→ **DIE DATEN**
* * *
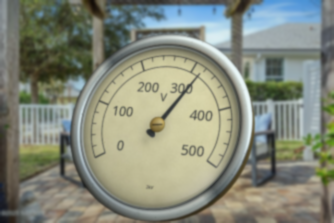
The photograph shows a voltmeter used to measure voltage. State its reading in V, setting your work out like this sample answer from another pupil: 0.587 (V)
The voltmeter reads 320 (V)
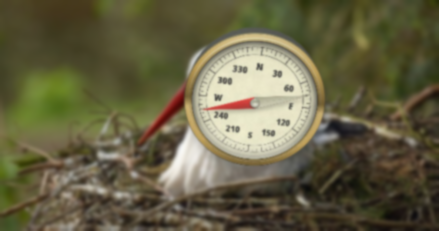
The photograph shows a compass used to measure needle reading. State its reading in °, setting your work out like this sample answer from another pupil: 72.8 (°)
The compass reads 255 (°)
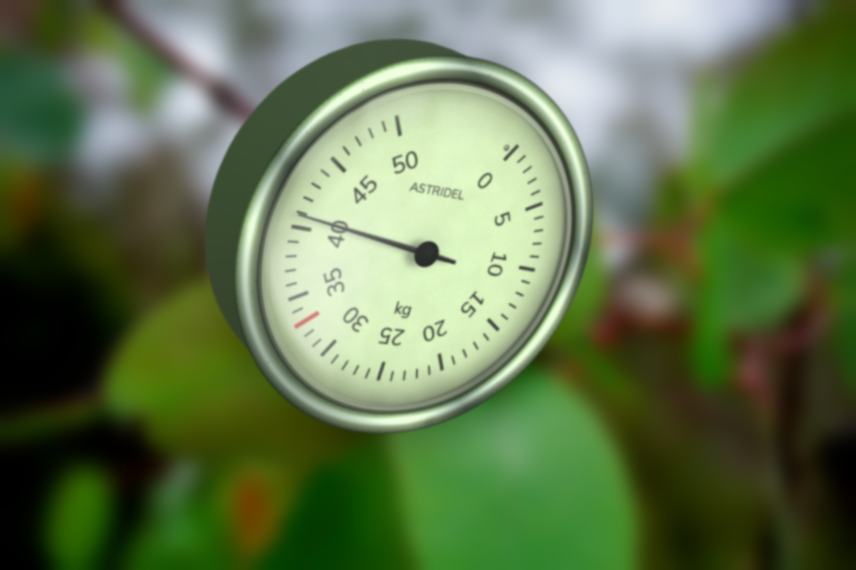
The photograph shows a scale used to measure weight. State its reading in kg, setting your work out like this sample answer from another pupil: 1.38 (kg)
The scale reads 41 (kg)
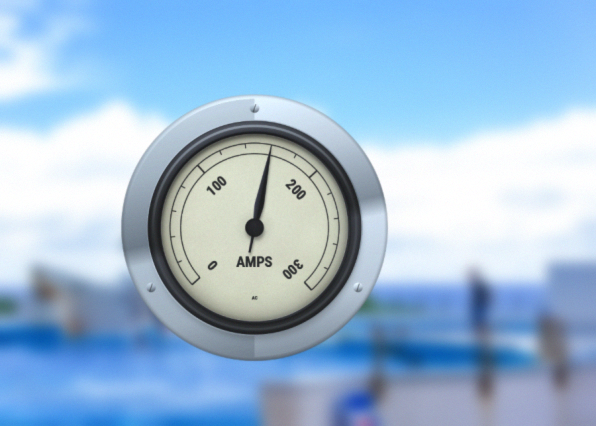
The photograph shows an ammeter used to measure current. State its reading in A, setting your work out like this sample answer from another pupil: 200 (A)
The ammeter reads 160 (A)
* * *
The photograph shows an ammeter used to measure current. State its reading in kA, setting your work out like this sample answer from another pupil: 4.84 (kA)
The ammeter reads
* * *
→ **AUFGABENSTELLUNG**
Zu wiederholen sind unverändert alle Zeilen des Materials von der Zeile mit „pupil: 200 (A)“ bis einschließlich der Zeile mit „The ammeter reads 160 (A)“.

→ **SCHRIFTLICHE ANTWORT**
The photograph shows an ammeter used to measure current. State its reading in A, setting your work out like this sample answer from another pupil: 200 (A)
The ammeter reads 160 (A)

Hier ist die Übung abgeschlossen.